■ Activity:
No images, please. Copy each entry below exactly as it reads.

___ Material for the task ___

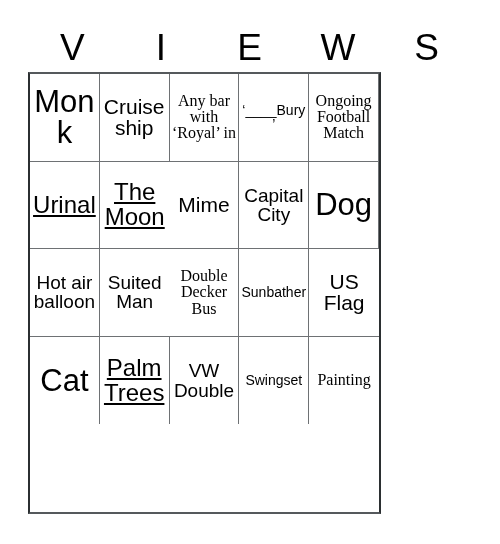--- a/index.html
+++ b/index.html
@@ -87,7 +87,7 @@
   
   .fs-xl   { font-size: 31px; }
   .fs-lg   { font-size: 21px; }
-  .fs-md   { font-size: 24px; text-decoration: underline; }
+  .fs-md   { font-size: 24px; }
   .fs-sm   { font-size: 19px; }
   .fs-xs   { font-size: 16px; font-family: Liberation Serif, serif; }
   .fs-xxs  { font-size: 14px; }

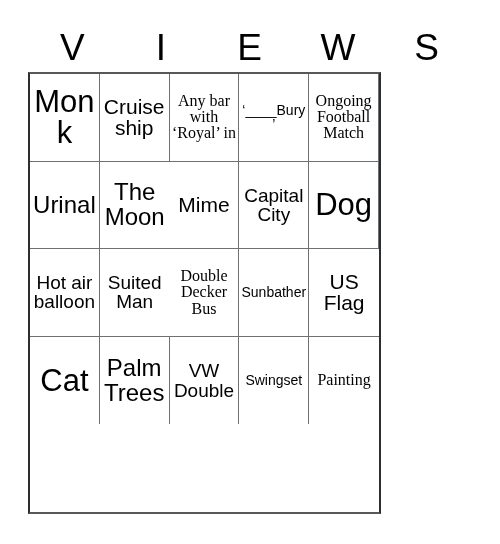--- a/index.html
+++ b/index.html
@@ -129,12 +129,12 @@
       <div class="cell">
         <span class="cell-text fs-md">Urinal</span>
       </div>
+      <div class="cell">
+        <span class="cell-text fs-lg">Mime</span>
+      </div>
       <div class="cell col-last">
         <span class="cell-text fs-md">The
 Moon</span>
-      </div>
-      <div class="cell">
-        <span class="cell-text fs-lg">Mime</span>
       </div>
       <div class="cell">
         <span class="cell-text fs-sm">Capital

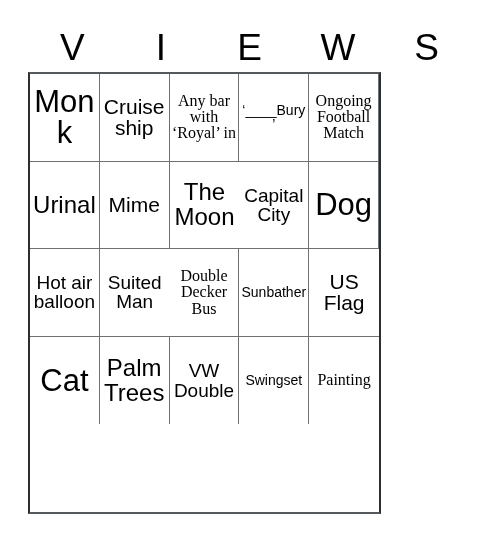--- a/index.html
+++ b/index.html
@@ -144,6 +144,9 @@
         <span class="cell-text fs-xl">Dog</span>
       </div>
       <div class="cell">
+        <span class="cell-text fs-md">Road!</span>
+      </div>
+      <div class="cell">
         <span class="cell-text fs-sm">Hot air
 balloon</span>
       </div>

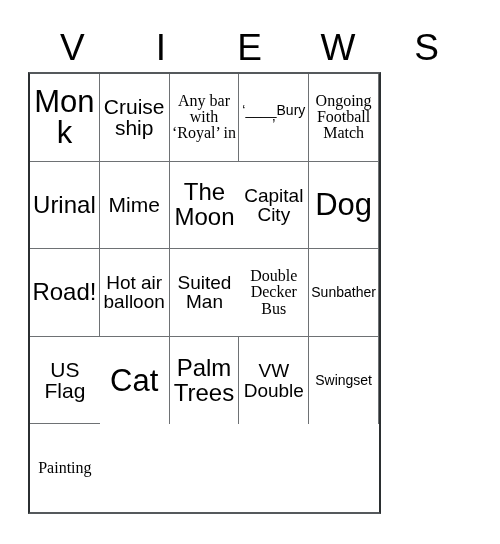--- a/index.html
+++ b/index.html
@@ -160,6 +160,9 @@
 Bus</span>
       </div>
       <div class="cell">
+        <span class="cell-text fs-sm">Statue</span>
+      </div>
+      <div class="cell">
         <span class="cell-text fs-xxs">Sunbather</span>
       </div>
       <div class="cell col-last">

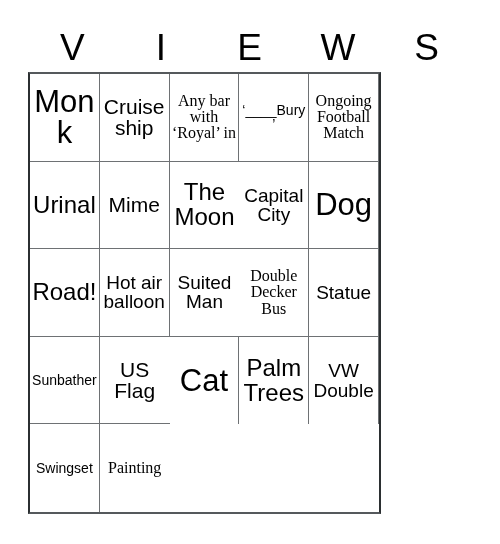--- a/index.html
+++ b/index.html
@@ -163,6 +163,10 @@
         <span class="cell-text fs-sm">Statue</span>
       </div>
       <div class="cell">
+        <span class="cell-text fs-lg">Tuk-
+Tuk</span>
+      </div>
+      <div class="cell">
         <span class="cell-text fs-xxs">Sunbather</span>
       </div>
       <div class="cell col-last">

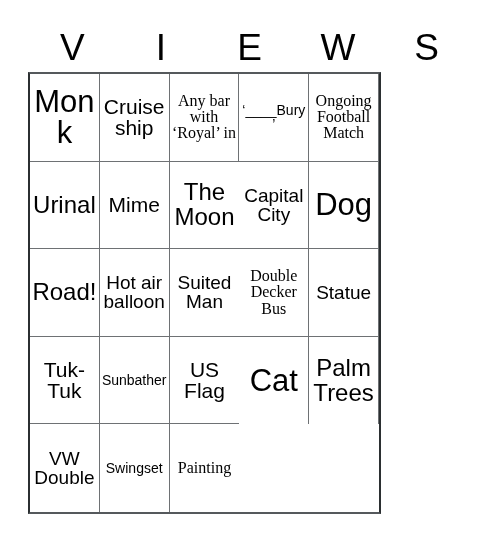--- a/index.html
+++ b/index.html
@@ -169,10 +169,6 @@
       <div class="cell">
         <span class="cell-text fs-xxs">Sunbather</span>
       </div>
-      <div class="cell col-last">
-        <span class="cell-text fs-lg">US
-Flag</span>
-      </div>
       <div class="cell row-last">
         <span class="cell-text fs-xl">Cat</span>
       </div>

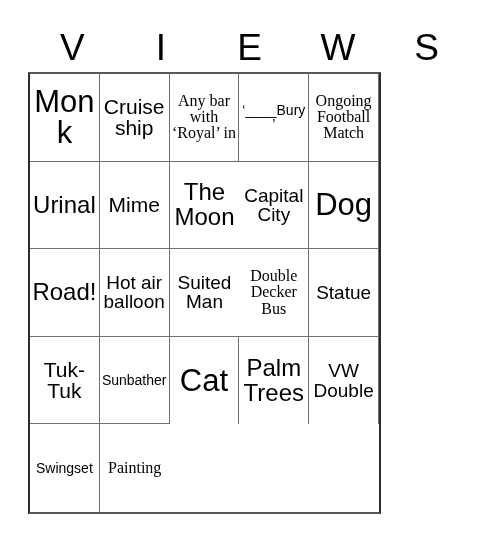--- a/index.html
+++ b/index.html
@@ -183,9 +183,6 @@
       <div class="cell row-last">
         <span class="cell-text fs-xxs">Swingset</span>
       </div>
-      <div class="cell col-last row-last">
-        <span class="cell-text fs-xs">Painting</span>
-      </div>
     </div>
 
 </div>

___

■ Output:
--- a/index.html
+++ b/index.html
@@ -87,7 +87,7 @@
   
   .fs-xl   { font-size: 31px; }
   .fs-lg   { font-size: 21px; }
-  .fs-md   { font-size: 24px; text-decoration: underline; }
+  .fs-md   { font-size: 24px; }
   .fs-sm   { font-size: 19px; }
   .fs-xs   { font-size: 16px; font-family: Liberation Serif, serif; }
   .fs-xxs  { font-size: 14px; }

--- a/index.html
+++ b/index.html
@@ -129,12 +129,12 @@
       <div class="cell">
         <span class="cell-text fs-md">Urinal</span>
       </div>
+      <div class="cell">
+        <span class="cell-text fs-lg">Mime</span>
+      </div>
       <div class="cell col-last">
         <span class="cell-text fs-md">The
 Moon</span>
-      </div>
-      <div class="cell">
-        <span class="cell-text fs-lg">Mime</span>
       </div>
       <div class="cell">
         <span class="cell-text fs-sm">Capital

--- a/index.html
+++ b/index.html
@@ -144,6 +144,9 @@
         <span class="cell-text fs-xl">Dog</span>
       </div>
       <div class="cell">
+        <span class="cell-text fs-md">Road!</span>
+      </div>
+      <div class="cell">
         <span class="cell-text fs-sm">Hot air
 balloon</span>
       </div>

--- a/index.html
+++ b/index.html
@@ -160,6 +160,9 @@
 Bus</span>
       </div>
       <div class="cell">
+        <span class="cell-text fs-sm">Statue</span>
+      </div>
+      <div class="cell">
         <span class="cell-text fs-xxs">Sunbather</span>
       </div>
       <div class="cell col-last">

--- a/index.html
+++ b/index.html
@@ -163,6 +163,10 @@
         <span class="cell-text fs-sm">Statue</span>
       </div>
       <div class="cell">
+        <span class="cell-text fs-lg">Tuk-
+Tuk</span>
+      </div>
+      <div class="cell">
         <span class="cell-text fs-xxs">Sunbather</span>
       </div>
       <div class="cell col-last">

--- a/index.html
+++ b/index.html
@@ -169,10 +169,6 @@
       <div class="cell">
         <span class="cell-text fs-xxs">Sunbather</span>
       </div>
-      <div class="cell col-last">
-        <span class="cell-text fs-lg">US
-Flag</span>
-      </div>
       <div class="cell row-last">
         <span class="cell-text fs-xl">Cat</span>
       </div>

--- a/index.html
+++ b/index.html
@@ -183,9 +183,6 @@
       <div class="cell row-last">
         <span class="cell-text fs-xxs">Swingset</span>
       </div>
-      <div class="cell col-last row-last">
-        <span class="cell-text fs-xs">Painting</span>
-      </div>
     </div>
 
 </div>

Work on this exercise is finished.